Massive Datasets in Astronomy

Robert J. Brunner, S. George Djorgovski, Thomas A. Prince, and Alex S. Szalay

Astronomy has a long history of acquiring, systematizing, and interpreting large quantities of data. Starting from the earliest sky atlases through the first major photographic sky surveys of the 20th century, this tradition is continuing today, and at an ever increasing rate.

Like many other fields, astronomy has become a very data-rich science, driven by the advances in telescope, detector, and computer technology. Numerous large digital sky surveys and archives already exist, with information content measured in multiple Terabytes, and even larger, multi-Petabyte data sets are on the horizon. Systematic observations of the sky, over a range of wavelengths, are becoming the primary source of astronomical data. Numerical simulations are also producing comparable volumes of information. Data mining promises to both make the scientific utilization of these data sets more effective and more complete, and to open completely new avenues of astronomical research.

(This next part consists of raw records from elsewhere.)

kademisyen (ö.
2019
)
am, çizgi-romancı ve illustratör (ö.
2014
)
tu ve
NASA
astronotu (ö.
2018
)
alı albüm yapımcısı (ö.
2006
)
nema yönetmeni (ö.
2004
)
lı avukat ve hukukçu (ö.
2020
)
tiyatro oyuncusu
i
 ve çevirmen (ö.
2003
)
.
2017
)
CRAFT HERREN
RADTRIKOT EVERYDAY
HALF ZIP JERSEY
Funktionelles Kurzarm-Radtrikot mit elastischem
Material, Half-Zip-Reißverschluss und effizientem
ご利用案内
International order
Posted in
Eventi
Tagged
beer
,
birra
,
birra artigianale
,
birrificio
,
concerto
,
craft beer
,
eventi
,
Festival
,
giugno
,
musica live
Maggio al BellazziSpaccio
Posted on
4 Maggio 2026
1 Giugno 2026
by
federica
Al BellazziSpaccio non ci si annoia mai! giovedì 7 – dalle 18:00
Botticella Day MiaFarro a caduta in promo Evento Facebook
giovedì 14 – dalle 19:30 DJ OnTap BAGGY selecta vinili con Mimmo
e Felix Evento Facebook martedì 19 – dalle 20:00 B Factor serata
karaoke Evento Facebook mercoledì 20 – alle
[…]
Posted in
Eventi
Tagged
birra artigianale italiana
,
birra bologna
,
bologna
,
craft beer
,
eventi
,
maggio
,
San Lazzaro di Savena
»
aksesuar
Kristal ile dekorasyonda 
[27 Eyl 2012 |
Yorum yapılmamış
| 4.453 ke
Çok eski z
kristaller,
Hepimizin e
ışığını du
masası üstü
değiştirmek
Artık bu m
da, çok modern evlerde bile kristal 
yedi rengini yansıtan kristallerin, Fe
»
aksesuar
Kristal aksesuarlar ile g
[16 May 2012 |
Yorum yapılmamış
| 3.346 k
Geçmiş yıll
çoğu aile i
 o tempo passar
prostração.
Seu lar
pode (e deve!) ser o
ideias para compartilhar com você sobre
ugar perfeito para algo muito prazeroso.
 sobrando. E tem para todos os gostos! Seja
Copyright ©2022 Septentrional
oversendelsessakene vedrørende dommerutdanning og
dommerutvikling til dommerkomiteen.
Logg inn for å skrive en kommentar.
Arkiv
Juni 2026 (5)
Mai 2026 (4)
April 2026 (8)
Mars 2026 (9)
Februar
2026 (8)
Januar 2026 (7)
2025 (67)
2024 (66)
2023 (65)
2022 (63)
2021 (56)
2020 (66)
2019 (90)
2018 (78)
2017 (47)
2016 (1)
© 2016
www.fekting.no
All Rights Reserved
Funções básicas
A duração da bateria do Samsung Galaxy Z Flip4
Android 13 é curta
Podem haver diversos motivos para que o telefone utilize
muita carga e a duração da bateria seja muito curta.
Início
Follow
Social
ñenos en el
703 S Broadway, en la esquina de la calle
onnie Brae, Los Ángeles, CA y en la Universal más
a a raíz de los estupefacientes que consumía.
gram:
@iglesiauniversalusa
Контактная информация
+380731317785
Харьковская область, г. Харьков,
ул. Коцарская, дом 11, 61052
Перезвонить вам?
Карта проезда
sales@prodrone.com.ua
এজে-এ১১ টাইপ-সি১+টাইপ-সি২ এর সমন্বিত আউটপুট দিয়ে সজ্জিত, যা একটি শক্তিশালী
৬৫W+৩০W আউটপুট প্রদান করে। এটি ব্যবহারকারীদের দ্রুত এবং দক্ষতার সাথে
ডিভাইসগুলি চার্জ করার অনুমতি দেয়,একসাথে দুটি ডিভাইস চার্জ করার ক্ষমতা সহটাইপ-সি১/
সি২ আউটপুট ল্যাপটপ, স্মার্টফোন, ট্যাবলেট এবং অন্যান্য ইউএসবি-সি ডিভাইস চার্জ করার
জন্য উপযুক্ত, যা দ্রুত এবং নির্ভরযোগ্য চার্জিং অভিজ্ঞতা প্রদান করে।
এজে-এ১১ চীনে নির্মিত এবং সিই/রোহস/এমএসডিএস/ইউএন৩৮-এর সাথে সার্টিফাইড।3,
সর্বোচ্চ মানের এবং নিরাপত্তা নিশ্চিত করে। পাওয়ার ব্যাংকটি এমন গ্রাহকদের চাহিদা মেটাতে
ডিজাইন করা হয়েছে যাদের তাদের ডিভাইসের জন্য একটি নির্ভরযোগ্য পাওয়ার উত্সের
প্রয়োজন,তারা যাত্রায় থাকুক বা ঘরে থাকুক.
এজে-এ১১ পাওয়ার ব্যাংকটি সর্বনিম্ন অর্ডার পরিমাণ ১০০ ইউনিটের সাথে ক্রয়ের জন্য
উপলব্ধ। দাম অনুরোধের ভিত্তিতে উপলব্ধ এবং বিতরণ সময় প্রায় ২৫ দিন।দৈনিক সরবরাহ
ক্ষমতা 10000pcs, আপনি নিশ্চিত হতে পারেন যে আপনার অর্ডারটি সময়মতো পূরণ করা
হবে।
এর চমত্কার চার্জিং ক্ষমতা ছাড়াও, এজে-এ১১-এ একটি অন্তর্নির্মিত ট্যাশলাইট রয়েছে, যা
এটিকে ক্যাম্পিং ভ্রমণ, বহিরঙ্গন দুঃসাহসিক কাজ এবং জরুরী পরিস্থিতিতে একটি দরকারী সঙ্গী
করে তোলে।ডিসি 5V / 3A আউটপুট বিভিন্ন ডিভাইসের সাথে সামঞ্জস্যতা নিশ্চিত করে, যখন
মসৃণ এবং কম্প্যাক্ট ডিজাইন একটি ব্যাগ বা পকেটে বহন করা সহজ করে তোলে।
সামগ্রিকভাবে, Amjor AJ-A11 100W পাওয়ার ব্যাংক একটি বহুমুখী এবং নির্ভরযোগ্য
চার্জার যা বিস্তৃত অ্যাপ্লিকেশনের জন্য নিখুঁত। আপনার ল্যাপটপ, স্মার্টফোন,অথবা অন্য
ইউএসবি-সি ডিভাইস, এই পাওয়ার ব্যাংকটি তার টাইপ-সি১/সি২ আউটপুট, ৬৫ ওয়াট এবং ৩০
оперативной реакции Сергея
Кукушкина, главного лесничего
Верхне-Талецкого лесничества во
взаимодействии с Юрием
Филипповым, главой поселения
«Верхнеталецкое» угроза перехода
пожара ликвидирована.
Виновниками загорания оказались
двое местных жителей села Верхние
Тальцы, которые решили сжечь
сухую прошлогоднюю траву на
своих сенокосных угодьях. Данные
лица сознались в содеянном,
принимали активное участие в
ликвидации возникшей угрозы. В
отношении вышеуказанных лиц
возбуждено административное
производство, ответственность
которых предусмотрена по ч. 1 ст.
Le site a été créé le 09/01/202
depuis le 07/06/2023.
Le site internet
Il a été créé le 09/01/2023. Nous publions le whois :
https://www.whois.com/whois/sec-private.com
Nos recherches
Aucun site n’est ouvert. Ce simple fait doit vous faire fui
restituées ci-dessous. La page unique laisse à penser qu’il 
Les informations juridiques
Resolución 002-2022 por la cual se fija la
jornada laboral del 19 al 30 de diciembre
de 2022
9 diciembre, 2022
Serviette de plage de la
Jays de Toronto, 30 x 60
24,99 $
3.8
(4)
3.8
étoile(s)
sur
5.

Technological problems range from the issues of database design and federation, to data mining and advanced visualization, leading to a new toolkit for astronomical research. This is similar to challenges encountered in other data-intensive fields today.

These advances are now being organized through a concept of the Virtual Observatories, federations of data archives and services representing a new information infrastructure for astronomy of the 21th century. In this article, we provide an overview of some of the major datasets in astronomy, discuss different techniques used for archiving data, and conclude with a discussion of the future of massive datasets in astronomy.

Keywords: Astronomy, Digital sky survey, Space telescope, Data mining, Knowledge discovery in databases, Clustering analysis, Virtual observatory.